1853 Shiraz earthquake
- Local date: 22 April 1853
- Local time: noon
- Epicenter: 29°36′N 52°30′E﻿ / ﻿29.6°N 52.5°E
- Areas affected: Iran
- Max. intensity: MMI IX (Violent)
- Casualties: 9,000–13,000

= 1853 Shiraz earthquake =

Earthquake in Iran

The Fars region of Iran was struck by a major earthquake on either 22 April or 5 May 1853. The city of Shiraz and the surrounding area were severely affected, with almost all buildings destroyed. At least 9,000 people were killed, with some estimates reaching 13,000.

==Tectonic setting==
Iran lies across the complex plate boundary where the Arabian plate is colliding with the Eurasian plate. The Fars region lies within the outermost part of the Zagros fold and thrust belt.
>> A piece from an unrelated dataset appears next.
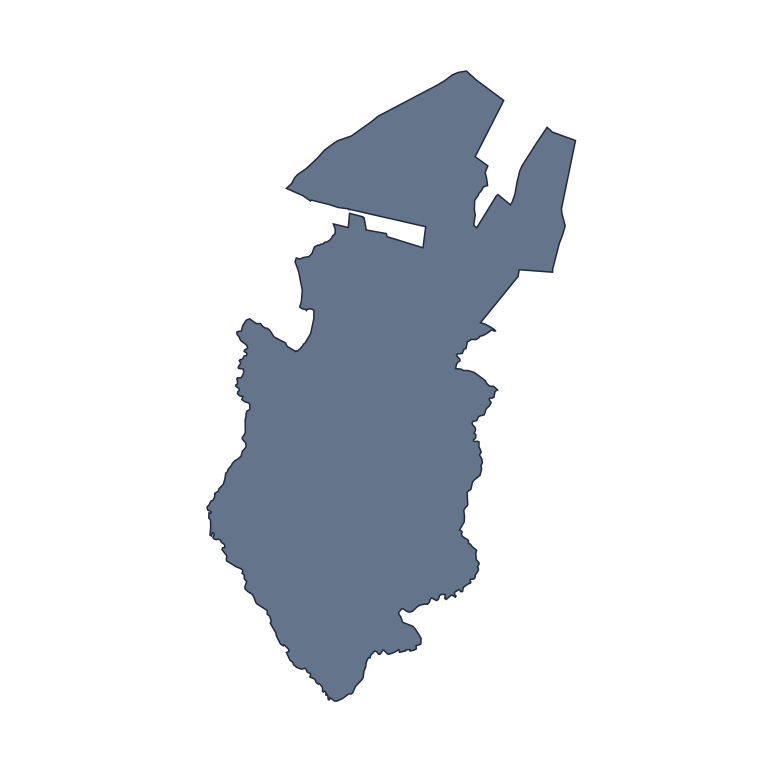 Panotla, Tlaxcala, Mexico, rotated 187°
{"feature_id": "50627088B24091411399710", "entity_name": "Panotla", "entity_type": "district", "adm_level": 2, "iso_a3": "MEX", "parent_name": "Mexico", "parent_adm1": "Tlaxcala", "projection": "robinson", "projection_center": [-98.282, 19.352], "detail": "fine", "context": "isolated", "style": "filled", "palette": "slate", "viewbox_px": 768, "rotation_deg": 187, "n_neighbors": 0, "source": "geoboundaries", "source_scale": "gbopen_adm2", "svg_char_len": 6131}
<svg xmlns="http://www.w3.org/2000/svg" viewBox="0 0 768 768"><g transform="rotate(187 384 384)"><path d="M274.4,200.7L271.1,201.3L270.1,202.9L269.8,203.9L270.2,205.0L267.6,210.5L267.9,212.8L269.0,213.9L267.7,216.6L268.0,218.3L270.8,220.7L272.3,226.8L271.8,229.9L272.2,230.6L276.7,233.3L278.7,235.5L280.6,236.0L281.1,238.9L281.7,239.5L287.7,242.3L288.8,244.5L288.4,246.7L288.9,247.4L291.2,248.3L287.6,256.8L287.9,262.2L289.4,268.3L288.2,271.1L286.5,273.3L286.2,274.7L288.2,286.0L287.6,287.7L284.9,290.0L284.2,297.1L283.1,299.4L277.6,305.0L276.7,311.5L277.8,314.7L276.7,317.9L277.9,321.8L280.5,325.1L280.4,326.1L279.2,328.0L280.5,330.9L282.1,333.1L282.6,338.1L284.4,338.6L287.1,337.9L288.4,338.7L288.4,339.5L286.5,341.4L286.4,342.2L286.6,344.7L287.2,345.4L288.3,345.6L288.5,346.2L287.7,348.1L287.6,350.2L288.6,352.3L291.1,354.3L291.9,356.0L291.2,357.6L287.4,359.0L286.6,362.4L285.4,363.7L280.7,365.7L279.6,371.7L276.9,375.0L275.5,378.1L275.5,379.0L277.4,380.7L277.6,382.3L277.1,383.0L275.1,383.1L273.3,384.1L272.9,389.7L272.3,390.8L270.5,391.9L274.8,395.0L278.6,394.7L279.8,395.4L281.9,396.9L284.0,399.8L295.9,406.5L302.2,407.6L307.3,407.1L308.9,408.1L314.8,408.1L314.5,412.2L313.3,414.8L311.6,415.9L311.5,417.0L312.1,418.3L314.9,420.4L315.6,421.8L314.3,422.9L310.1,423.8L308.8,428.3L306.9,429.2L306.4,436.2L304.9,436.9L302.8,438.9L298.1,439.3L295.5,441.4L294.6,443.0L291.8,444.1L287.8,446.9L284.2,450.4L283.0,450.6L280.3,449.9L279.8,450.3L281.5,451.8L287.4,454.4L292.0,456.0L295.7,456.6L264.0,507.1L263.7,513.9L230.3,515.5L230.6,518.5L227.1,545.1L225.2,552.5L223.4,562.8L228.4,575.6L229.2,579.7L223.6,649.0L247.7,654.6L253.4,658.6L262.2,641.3L273.5,617.6L275.2,612.1L276.5,601.2L277.2,588.3L278.9,580.5L280.3,577.2L293.9,585.9L295.3,584.7L311.0,550.3L313.5,551.8L314.3,553.2L314.0,562.9L315.5,567.6L316.4,577.2L313.4,582.8L312.9,585.1L311.2,587.0L309.6,591.0L308.6,592.2L305.4,593.6L307.2,600.6L309.4,606.2L307.5,613.1L321.2,620.7L299.7,680.0L329.5,697.0L340.4,704.7L348.5,702.2L354.0,699.0L361.3,692.0L367.5,687.2L422.5,649.1L429.0,642.3L446.5,626.3L459.2,620.0L462.2,617.7L471.3,609.2L478.0,599.6L487.5,588.2L495.3,581.4L497.9,577.6L500.1,571.8L504.7,566.2L487.8,561.2L479.3,556.7L478.6,557.7L460.8,555.5L450.8,553.6L440.0,553.5L440.1,552.8L438.6,553.1L361.8,545.2L361.9,524.0L398.8,530.6L400.1,533.6L420.4,534.7L424.0,546.6L425.5,546.9L425.5,547.4L439.0,549.2L438.5,535.0L453.8,536.7L451.7,532.5L451.0,530.0L451.1,526.4L453.1,525.0L453.8,522.5L455.7,519.8L458.0,518.0L459.1,517.9L460.5,517.1L461.8,515.3L463.7,515.1L465.2,513.8L466.5,513.8L469.8,511.5L471.5,504.5L474.2,501.2L479.2,499.8L482.8,497.8L486.4,498.4L487.2,494.5L482.5,485.3L476.5,467.1L476.1,455.5L477.0,450.4L476.7,449.8L474.0,448.6L470.9,448.4L470.0,447.4L469.4,448.6L467.5,449.4L464.9,449.6L462.6,448.6L461.6,440.4L463.0,424.9L467.4,415.0L469.0,413.5L469.2,412.4L471.6,408.7L473.7,406.4L475.3,406.2L475.7,405.5L484.9,409.7L486.6,412.7L498.7,417.2L504.1,423.6L506.7,425.1L508.7,425.1L511.6,426.5L513.9,428.9L518.0,428.4L525.4,432.3L528.5,430.6L531.3,424.8L532.1,419.1L535.9,418.2L536.4,417.1L536.0,415.6L532.8,412.0L532.6,411.1L531.3,409.5L525.5,406.1L523.8,403.8L523.8,402.8L526.3,401.0L526.7,400.1L526.7,399.2L524.1,398.1L523.7,396.4L524.0,395.5L526.3,394.7L527.4,391.6L528.3,390.8L529.6,390.9L530.5,389.4L529.0,387.7L529.0,386.1L530.5,384.1L530.7,382.3L530.2,381.8L525.5,381.6L524.7,378.6L525.0,376.5L526.5,372.8L530.2,372.3L530.6,371.7L530.7,370.7L529.9,369.6L529.4,366.1L530.8,365.2L531.1,363.9L527.3,361.9L526.9,360.1L528.2,358.3L528.1,356.4L527.2,355.5L525.3,354.5L522.4,354.4L523.3,351.3L520.5,349.6L515.7,348.5L514.7,347.4L514.1,342.3L516.7,340.6L517.3,338.0L517.0,334.4L517.5,331.8L515.8,319.3L516.2,317.4L518.2,313.5L517.9,312.0L514.2,308.8L513.3,305.5L513.8,303.7L516.3,300.1L517.1,294.9L520.3,291.3L522.8,289.6L524.9,286.7L525.5,284.5L528.4,280.1L528.6,278.0L530.0,276.6L530.3,275.4L530.3,271.0L531.3,264.8L534.9,260.2L535.5,257.3L538.6,254.9L538.4,250.5L539.7,247.8L541.4,246.7L541.9,245.8L542.8,242.8L544.6,240.5L544.4,239.1L543.3,237.2L540.5,236.5L539.9,235.6L540.2,234.5L542.0,234.8L541.8,231.7L541.5,229.5L539.7,228.0L538.6,221.2L538.3,212.8L536.6,212.1L536.3,215.6L535.5,215.6L534.5,214.7L534.3,213.2L535.0,210.7L534.2,209.8L533.2,209.2L531.4,209.1L529.8,209.7L527.4,209.1L526.0,206.9L523.2,205.5L522.5,204.6L522.2,202.3L524.2,201.8L524.6,199.9L519.1,194.2L519.1,190.3L518.6,189.2L508.4,184.5L503.8,183.3L501.6,182.2L501.3,181.3L501.9,178.9L499.6,177.6L498.8,173.3L496.2,171.3L497.4,165.6L496.9,163.7L493.9,161.4L489.2,159.2L487.0,156.3L484.9,152.0L483.6,150.4L472.3,144.9L471.9,141.3L469.4,139.8L466.9,134.9L467.8,132.9L460.7,123.3L460.2,120.9L455.0,113.3L452.2,111.9L452.1,112.9L450.9,112.6L446.5,109.2L445.7,106.9L448.1,105.6L443.6,98.3L440.6,96.6L439.6,94.4L436.2,92.1L431.3,90.9L427.2,92.2L425.1,88.8L421.7,87.5L421.4,86.2L421.9,84.2L416.7,82.6L414.9,79.4L412.6,78.1L411.6,78.7L408.7,75.9L408.0,74.8L407.5,71.5L406.7,70.8L405.8,71.7L404.5,71.3L403.9,70.3L403.9,68.3L403.2,68.2L403.1,69.1L401.8,67.8L401.0,64.3L400.3,63.8L399.8,63.8L399.4,64.7L399.4,66.2L394.5,63.3L392.0,63.6L387.1,66.5L381.3,72.0L378.6,72.4L377.4,73.7L375.6,80.0L369.4,88.7L368.9,90.3L368.9,96.3L367.6,101.0L367.8,103.1L367.3,107.3L366.0,110.4L364.4,110.4L364.2,112.9L363.6,114.1L360.4,117.9L358.5,117.3L356.6,115.2L355.3,115.2L354.8,115.5L352.6,119.7L351.8,119.9L347.8,116.5L346.0,116.4L341.3,118.7L337.0,122.1L335.8,119.6L330.1,121.7L330.2,122.7L325.9,123.6L325.5,122.1L321.4,123.7L319.6,125.1L320.3,128.1L315.7,130.3L316.2,135.9L318.4,139.1L323.8,145.3L326.1,147.1L336.2,149.7L337.1,150.9L338.8,154.8L340.3,156.2L341.7,158.5L339.3,162.9L337.6,163.1L333.2,161.0L331.3,160.6L328.2,161.7L323.7,167.1L321.8,168.7L317.3,170.4L314.0,170.7L312.4,172.9L311.8,176.0L310.7,177.5L305.8,175.5L304.5,176.1L303.6,177.5L303.1,180.7L301.5,182.1L297.7,182.6L297.4,181.7L297.7,179.2L297.0,178.1L296.0,177.7L291.6,182.5L289.7,182.4L287.2,181.1L286.6,182.2L288.5,184.0L288.5,185.8L284.9,188.9L283.8,188.7L282.6,187.3L281.0,187.4L280.5,188.3L280.8,190.3L279.6,192.8L275.1,196.5L274.2,196.6L273.6,198.0L274.8,199.7L274.4,200.7Z" fill="#64748b" stroke="#1e293b" stroke-width="1.5"/></g></svg>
This Fars Domain is affected by the presence of thick Neoproterozoic salt of the Hormuz Formation, forming part of the so-called simply folded zone. Despite its name, the folding is accompanied by thrusting, with some strike-slip faulting, such as on the right-lateral Kazerun fault system. From the analysis of hypocentral depths and focal mechanisms, the earthquakes are caused by both faulting within the underlying basement and towards the base of the thick sedimentary cover sequence. Almost all earthquakes occur on blind faults, with no surface rupture.

==Earthquake sequence==
The sequence began at about dawn on the day before the mainshock, with the first of a series of foreshocks. These continued throughout that day and into the following morning. The mainshock occurred at about noon, followed by a major aftershock six hours later.

==Damage==
The second foreshock caused severe damage in the Gawd-i Araban quarter, destroying a mosque, part of the bazaar and many houses, and causing widespread damage in the rest of the city. There was local ground liquefaction and some qanats collapsed. The third major foreshock, which occurred about 15 minutes before the mainshock, led to further damage, including the collapse of one of the minarets of the Masjid-i'Abbas mosque.

The mainshock left the city devastated, all buildings and other structures within 12 km of the city were described as "ruined". Notable buildings that were either destroyed or severely damaged included the remaining parts of the Masjid-i'Abbas, the Shah Cheragh monument and mosque, the Armenian Church and the Madraseh Khan. Most of the Masjid-i Nau also collapsed, while the Masjid-i Vakil and the Vakil Bazaar were mainly unaffected.

The major aftershock later that day led to further damage and casualties.